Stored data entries
_ _ _ _ _ _ _

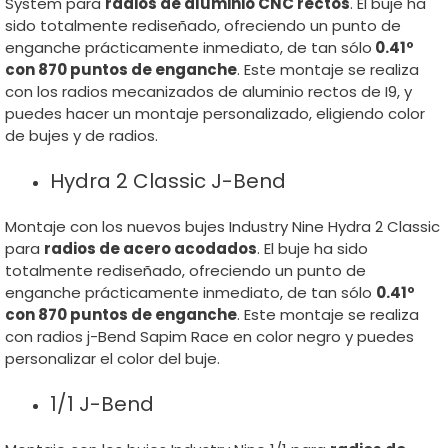
System para
radios de aluminio CNC rectos
. El buje ha
sido totalmente rediseñado, ofreciendo un punto de
enganche prácticamente inmediato, de tan sólo
0.41º
con 870 puntos de enganche
. Este montaje se realiza
con los radios mecanizados de aluminio rectos de I9, y
puedes hacer un montaje personalizado, eligiendo color
de bujes y de radios.
Hydra 2 Classic J-Bend
Montaje con los nuevos bujes Industry Nine Hydra 2 Classic
para
radios de acero acodados
. El buje ha sido
totalmente rediseñado, ofreciendo un punto de
enganche prácticamente inmediato, de tan sólo
0.41º
con 870 puntos de enganche
. Este montaje se realiza
con radios j-Bend Sapim Race en color negro y puedes
personalizar el color del buje.
1/1 J-Bend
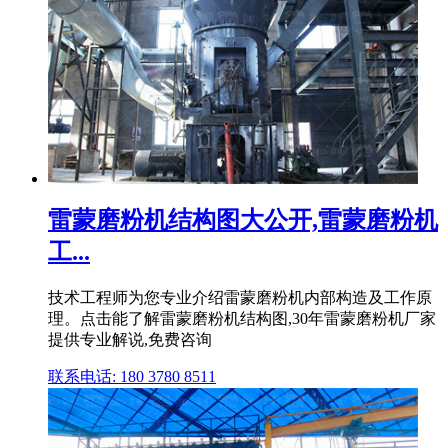
雷蒙磨粉机结构图大公开,雷蒙磨粉机
工...
技术工程师为您专业介绍雷蒙磨粉机内部构造及工作原
理。点击能了解雷蒙磨粉机结构图,30年雷蒙磨粉机厂家
提供专业解说,免费咨询
联系电话: 180 3780 8511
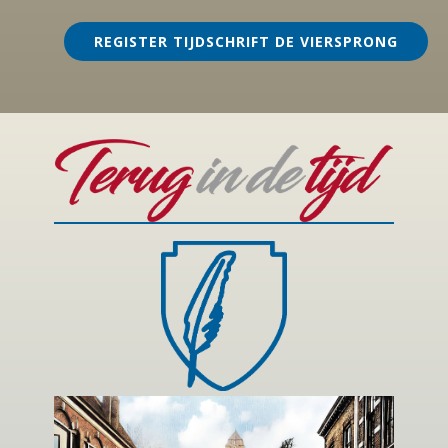
REGISTER TIJDSCHRIFT DE VIERSPRONG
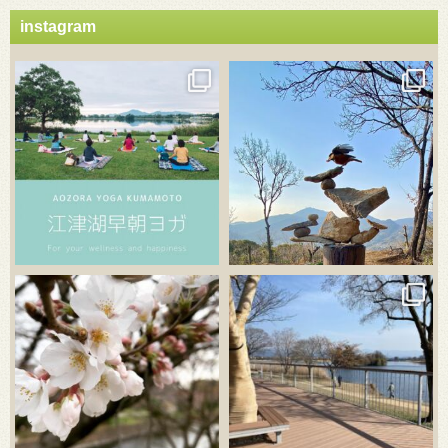
instagram
3月 21
3月 18
3月 20
3月 18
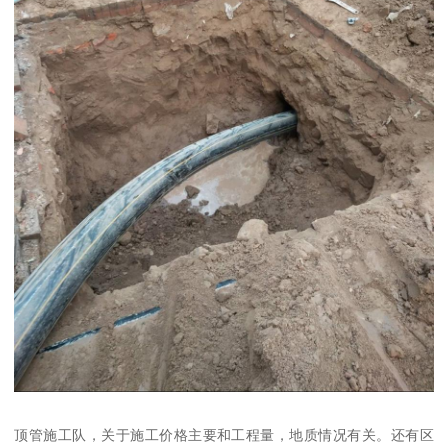
顶管施工队，关于施工价格主要和工程量，地质情况有关。还有区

_ _ _ _ _ _ _

• _Task statement_: Count each line of the entries that holds the word "rediseñado", then state the total and nothing more.

• _Solution to the exercise_: 2